EV protein content changes upon invasive transition of 3D cultured PC3 cells. LC‐MS/MS analyses of EV proteins from non‐invasive PC3 3D cultures at days 2–8 (3D d2‐d8), invasive cultures at days 10–14 (3D d10‐d14), dissolved Matrigel at day 14 (3D Dissolved Matrigel), and 2D cultures (2D), n = 2. (a and b) Venn diagram of EV proteins from 2D and 3D cultures and with EV proteins deposited in the Vesiclepedia database for PC3 cells. (c) Venn diagrams of EV proteins from non‐invasive and invasive 3D cultures, and (d) EV proteins retained by the Matrigel (3D Dissolved Matrigel). (e) Venn diagram of the identified EV proteins. (f) Immunoblot analysis of the EV samples with selected MS identified proteins; VCL, ITGB4, GAPDH, FGB and CD59. DM, dissolved Matrigel; WCL, whole cell lysate of 3D grown cells.

FIGURE 6

Inhibition of invasion changes the EV cargo content. (a) IPA‐3 treatment of PC3 cells grown in 3D. The media was harvested and replenished every 48 h.

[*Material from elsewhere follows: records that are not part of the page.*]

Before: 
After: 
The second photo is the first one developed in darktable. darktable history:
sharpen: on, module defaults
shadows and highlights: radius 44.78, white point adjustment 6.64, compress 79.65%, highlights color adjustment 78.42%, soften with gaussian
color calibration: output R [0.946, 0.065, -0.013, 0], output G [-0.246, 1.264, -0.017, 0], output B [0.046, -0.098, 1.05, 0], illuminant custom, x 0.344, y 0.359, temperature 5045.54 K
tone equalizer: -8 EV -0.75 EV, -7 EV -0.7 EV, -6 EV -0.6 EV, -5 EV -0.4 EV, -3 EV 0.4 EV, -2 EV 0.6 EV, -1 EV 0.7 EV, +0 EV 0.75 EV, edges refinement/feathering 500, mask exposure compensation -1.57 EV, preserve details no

From day 4 onwards, 15 µM of IPA‐3 or the equivalent volume of DMSO was added to the media. Harvested media from days 2–8 and 10–14 were pooled together. (b) Representative brightfield images of the DMSO or IPA‐3 treated cells. Scale bars 200 µm. (c) Immunoblot analysis of EVs from DMSO or IPA‐3 treated PC3 cells with VCL, ITGB4, CD59 and CD73. WCL from DMSO and IPA‐3 treated tumoroids were harvested at day 14.